EXERCISE DETAILS> Your response should be a copy of each line in the listing below that includes the word "ucznia".

WORKING DATA>
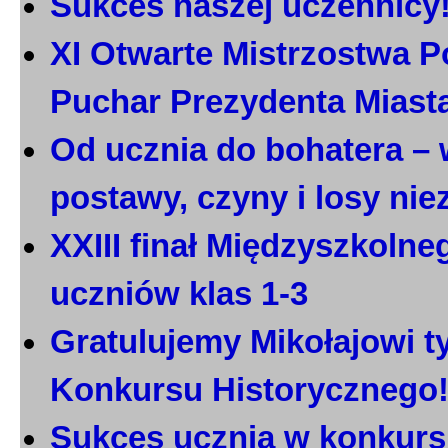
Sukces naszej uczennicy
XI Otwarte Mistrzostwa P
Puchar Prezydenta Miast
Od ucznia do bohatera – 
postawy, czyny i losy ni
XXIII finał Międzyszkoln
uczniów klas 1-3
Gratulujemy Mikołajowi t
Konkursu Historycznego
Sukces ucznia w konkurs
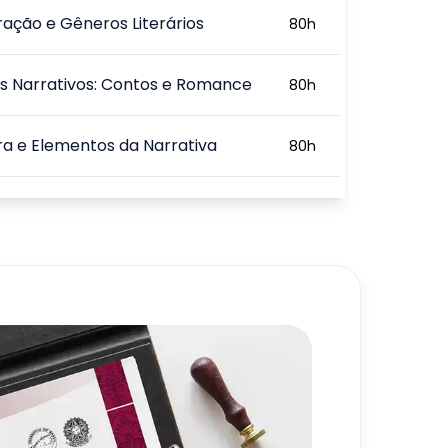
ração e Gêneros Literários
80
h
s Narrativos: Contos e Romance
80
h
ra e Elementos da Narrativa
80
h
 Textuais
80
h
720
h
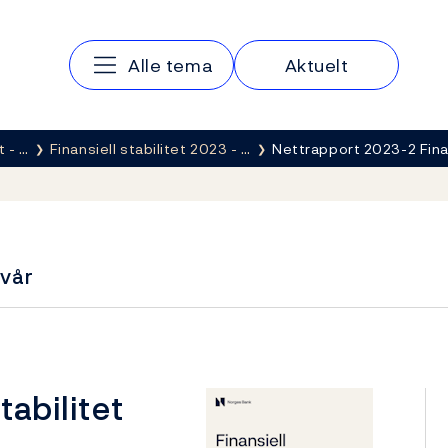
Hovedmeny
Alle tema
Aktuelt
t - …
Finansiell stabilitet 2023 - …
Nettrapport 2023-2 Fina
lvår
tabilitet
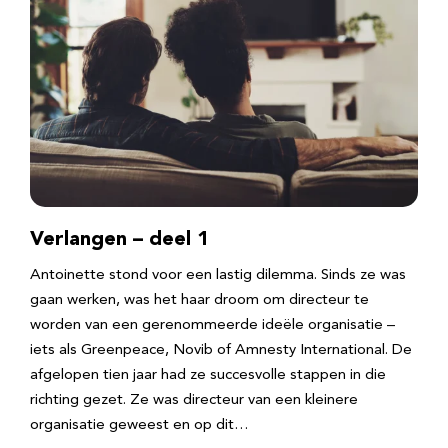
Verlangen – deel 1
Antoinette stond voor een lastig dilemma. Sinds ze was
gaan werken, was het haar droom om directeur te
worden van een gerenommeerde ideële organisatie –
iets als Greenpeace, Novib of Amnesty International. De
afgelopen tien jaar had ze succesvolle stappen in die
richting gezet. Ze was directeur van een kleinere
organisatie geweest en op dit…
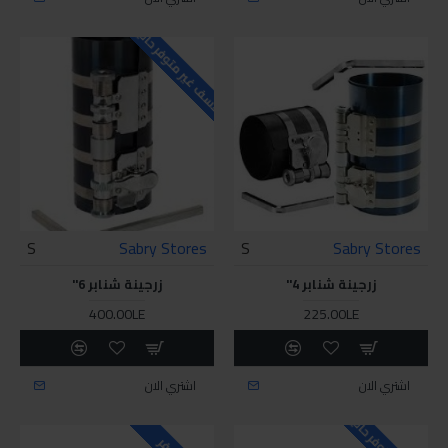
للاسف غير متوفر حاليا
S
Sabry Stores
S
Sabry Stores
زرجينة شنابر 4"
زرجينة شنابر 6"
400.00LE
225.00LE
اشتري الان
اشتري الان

PROBLEM SOLUTION>
Od ucznia do bohatera – 
Sukces ucznia w konkurs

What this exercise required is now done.